§ **Aufgabenstellung**
Kannst du den Auszug über das Belohnungssystem beim Lernen vollständig und ohne jede Änderung abschreiben?

§ **Ausgewählter Auszug**
------------------------
Die Rolle des Belohnungssystems beim Lernen
Neben der Korrektur von Fehlern ist das Belohnungssystem ein weiterer zentraler Mechanismus, der das Lernen fördert. Dopamin, das Belohnungshormon, wird freigesetzt, wenn das Gehirn Fortschritte erkennt. Dieses Belohnungssystem kann durch gezielte Strategien verstärkt werden, indem Athleten und Coaches bewusste Anreize schaffen, um das Gefühl von Erfolg und Fortschritt zu verstärken.
Interessanterweise kann Dopamin auch subjektiv freigesetzt werden. Dies bedeutet, dass Athleten lernen können, sich selbst durch positive Selbstgespräche zu motivieren, selbst wenn der unmittelbare Erfolg noch nicht eingetreten ist. Huberman erklärt: „Die Fähigkeit, Dopamin freizusetzen, wenn man Fehler macht, kann das Lernen beschleunigen.“ Dies erfordert jedoch eine bewusste Anstrengung, Fehler nicht als Misserfolg, sondern als wesentlichen Teil des Lernprozesses zu betrachten.
------------------------
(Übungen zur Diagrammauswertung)
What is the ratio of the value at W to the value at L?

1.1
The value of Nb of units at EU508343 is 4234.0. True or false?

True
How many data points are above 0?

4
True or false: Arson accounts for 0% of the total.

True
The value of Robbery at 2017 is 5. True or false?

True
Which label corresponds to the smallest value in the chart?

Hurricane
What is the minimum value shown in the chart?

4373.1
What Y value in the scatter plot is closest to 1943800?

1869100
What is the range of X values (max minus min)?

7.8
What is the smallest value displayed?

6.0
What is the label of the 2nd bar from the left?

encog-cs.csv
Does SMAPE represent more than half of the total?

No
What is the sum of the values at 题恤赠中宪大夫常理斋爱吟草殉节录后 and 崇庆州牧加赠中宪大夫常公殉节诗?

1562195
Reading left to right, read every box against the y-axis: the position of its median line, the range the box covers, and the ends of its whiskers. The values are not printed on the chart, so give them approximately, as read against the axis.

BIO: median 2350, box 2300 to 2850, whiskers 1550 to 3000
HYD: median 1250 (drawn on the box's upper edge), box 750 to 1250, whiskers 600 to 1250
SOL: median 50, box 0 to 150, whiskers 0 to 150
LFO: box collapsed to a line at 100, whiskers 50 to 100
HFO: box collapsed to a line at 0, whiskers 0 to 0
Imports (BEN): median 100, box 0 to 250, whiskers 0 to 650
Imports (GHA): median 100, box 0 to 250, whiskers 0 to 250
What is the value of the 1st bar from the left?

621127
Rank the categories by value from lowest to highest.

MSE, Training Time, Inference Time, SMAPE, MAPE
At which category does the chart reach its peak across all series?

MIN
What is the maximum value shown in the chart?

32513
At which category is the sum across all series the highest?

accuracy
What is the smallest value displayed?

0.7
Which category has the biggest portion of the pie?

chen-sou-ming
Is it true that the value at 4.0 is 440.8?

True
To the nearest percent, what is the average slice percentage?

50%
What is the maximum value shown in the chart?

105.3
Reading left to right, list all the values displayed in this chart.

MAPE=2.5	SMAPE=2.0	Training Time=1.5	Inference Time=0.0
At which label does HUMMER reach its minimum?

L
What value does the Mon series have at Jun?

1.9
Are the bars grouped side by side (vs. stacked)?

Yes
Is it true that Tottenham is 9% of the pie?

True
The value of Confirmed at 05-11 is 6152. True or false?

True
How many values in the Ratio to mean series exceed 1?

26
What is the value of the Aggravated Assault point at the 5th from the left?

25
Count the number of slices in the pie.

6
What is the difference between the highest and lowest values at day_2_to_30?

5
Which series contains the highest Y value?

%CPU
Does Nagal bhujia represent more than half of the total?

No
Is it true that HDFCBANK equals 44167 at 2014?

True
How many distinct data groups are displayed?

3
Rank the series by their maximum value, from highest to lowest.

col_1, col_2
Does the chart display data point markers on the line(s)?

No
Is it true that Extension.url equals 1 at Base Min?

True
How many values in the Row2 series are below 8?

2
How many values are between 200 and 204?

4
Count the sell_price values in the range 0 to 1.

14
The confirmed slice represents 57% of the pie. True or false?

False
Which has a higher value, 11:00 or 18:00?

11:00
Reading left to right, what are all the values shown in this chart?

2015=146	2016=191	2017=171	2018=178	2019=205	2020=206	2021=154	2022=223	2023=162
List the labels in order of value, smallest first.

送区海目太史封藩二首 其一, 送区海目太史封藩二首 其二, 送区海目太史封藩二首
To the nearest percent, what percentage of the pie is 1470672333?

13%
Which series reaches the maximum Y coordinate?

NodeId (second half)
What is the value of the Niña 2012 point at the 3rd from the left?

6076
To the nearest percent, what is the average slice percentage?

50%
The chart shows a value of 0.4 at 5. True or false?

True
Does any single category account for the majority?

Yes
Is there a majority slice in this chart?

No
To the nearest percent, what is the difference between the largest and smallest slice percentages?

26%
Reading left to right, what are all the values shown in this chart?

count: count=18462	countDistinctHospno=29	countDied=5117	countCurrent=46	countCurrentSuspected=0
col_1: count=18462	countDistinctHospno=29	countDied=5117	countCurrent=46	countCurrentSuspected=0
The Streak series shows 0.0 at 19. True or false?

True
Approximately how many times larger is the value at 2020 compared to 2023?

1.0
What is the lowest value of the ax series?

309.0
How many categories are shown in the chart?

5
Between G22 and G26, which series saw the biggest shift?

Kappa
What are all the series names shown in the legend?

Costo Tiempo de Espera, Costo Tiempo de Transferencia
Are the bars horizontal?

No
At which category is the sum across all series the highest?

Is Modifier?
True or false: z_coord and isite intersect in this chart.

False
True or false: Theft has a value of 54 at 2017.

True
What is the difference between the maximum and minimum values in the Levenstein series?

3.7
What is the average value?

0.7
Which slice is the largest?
------------------------
§ **Antwort**
Die Rolle des Belohnungssystems beim Lernen
Neben der Korrektur von Fehlern ist das Belohnungssystem ein weiterer zentraler Mechanismus, der das Lernen fördert. Dopamin, das Belohnungshormon, wird freigesetzt, wenn das Gehirn Fortschritte erkennt. Dieses Belohnungssystem kann durch gezielte Strategien verstärkt werden, indem Athleten und Coaches bewusste Anreize schaffen, um das Gefühl von Erfolg und Fortschritt zu verstärken.
Interessanterweise kann Dopamin auch subjektiv freigesetzt werden. Dies bedeutet, dass Athleten lernen können, sich selbst durch positive Selbstgespräche zu motivieren, selbst wenn der unmittelbare Erfolg noch nicht eingetreten ist. Huberman erklärt: „Die Fähigkeit, Dopamin freizusetzen, wenn man Fehler macht, kann das Lernen beschleunigen.“ Dies erfordert jedoch eine bewusste Anstrengung, Fehler nicht als Misserfolg, sondern als wesentlichen Teil des Lernprozesses zu betrachten.